### What needs to be done
Write out every record below exactly as it stands, leaving the pictures out.

### Data for this exercise
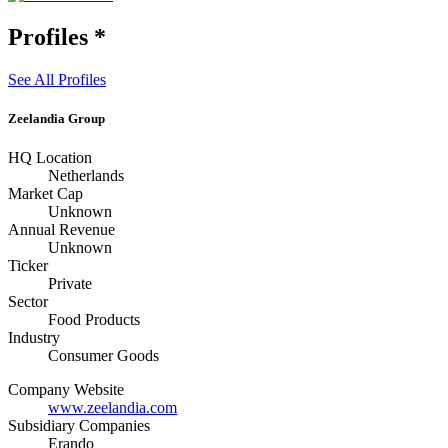
Profiles
*
See All Profiles
Zeelandia Group
HQ Location
Netherlands
Market Cap
Unknown
Annual Revenue
Unknown
Ticker
Private
Sector
Food Products
Industry
Consumer Goods
Company Website
www.zeelandia.com
Subsidiary Companies
Erando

### Answer for the task
Profiles
*
See All Profiles
Zeelandia Group
HQ Location
Netherlands
Market Cap
Unknown
Annual Revenue
Unknown
Ticker
Private
Sector
Food Products
Industry
Consumer Goods
Company Website
www.zeelandia.com
Subsidiary Companies
Erando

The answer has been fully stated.